> **Passage for review**:
Hi guys, new here. Went to Buttonwood today and caught my limit fairly quickly. Caught one female that was a fish ohio. First fish ohio of the year. Lost 2 others that were similar in size within a couple feet of me. I didn't think the water was running too high yet. after the runoff from the creeks hit it might be. I've gotten my limit every day this week so far in short time at Buttonwood. If it's running high tommorrow I'll be a Orleans. Hopefully the Hurricane winds will be gone by sunrise.


----------



## katfishmcgraw (Apr 14, 2004)

:B 
U gonna give us the stats on your Fish Ohio? I was up there on Friday and caught 3, snagged 2, and got snagged bout 30 times  None of the fish were over 3 lbs


----------



## Action (Apr 8, 2004)

> **Activities**:
(1) Reproduce the part of the Buttonwood fishing thread that starts at the words "## katfishmcgraw (Apr" and ends after the words "(Apr 8, 2004)".
(2) In the Buttonwood fishing thread, what does katfishmcgraw say about the size of the fish caught on Friday?
(3) Pick up the Buttonwood fishing thread where it stops and continue it.
The lines that follow are separate material, apart from the Buttonwood fishing thread.

> **Provided material**:

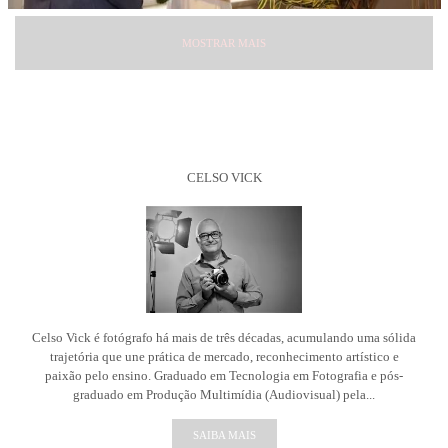
MOSTRAR MAIS
CELSO VICK
Celso Vick é fotógrafo há mais de três décadas, acumulando uma sólida
trajetória que une prática de mercado, reconhecimento artístico e
paixão pelo ensino. Graduado em Tecnologia em Fotografia e pós-
graduado em Produção Multimídia (Audiovisual) pela...
SAIBA MAIS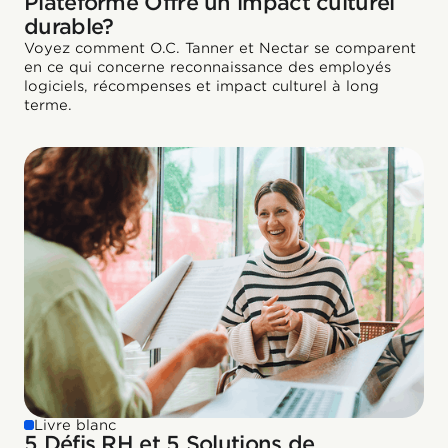
Plateforme Offre un impact culturel
durable?
Voyez comment O.C. Tanner et Nectar se comparent
en ce qui concerne reconnaissance des employés
logiciels, récompenses et impact culturel à long
terme.
Livre blanc
5 Défis RH et 5 Solutions de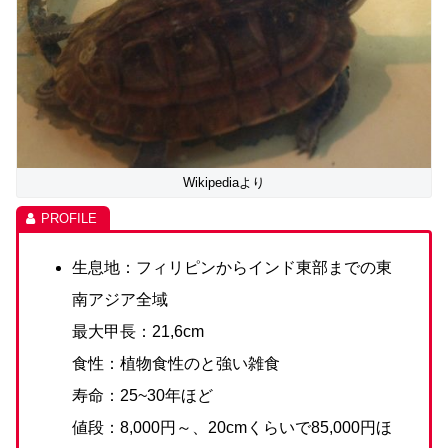
Wikipediaより
生息地：フィリピンからインド東部までの東
南アジア全域
最大甲長：21,6cm
食性：植物食性のと強い雑食
寿命：25~30年ほど
値段：8,000円～、20cmくらいで85,000円ほ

> **Outputs for the tasks**:
(1)
## katfishmcgraw (Apr 14, 2004)

:B 
U gonna give us the stats on your Fish Ohio? I was up there on Friday and caught 3, snagged 2, and got snagged bout 30 times  None of the fish were over 3 lbs


----------



## Action (Apr 8, 2004)

(2) None of the fish were over 3 lbs.

(3)
Is there any place to bank fish?


----------



## archman (Apr 30, 2004)

I saw guys bank fishing on the Maumee side of Fort Meigs and Orleans Park.


----------



## hiddenlake (Dec 29, 2004)

Took 3 hours today, fishing was slow for some of us. Fished shroeders again, $4 to park, it's starting to add up. Saw a kid catch a big ole female from shore and he was very happy, it was a legal fish !!! Good luck to all !!!!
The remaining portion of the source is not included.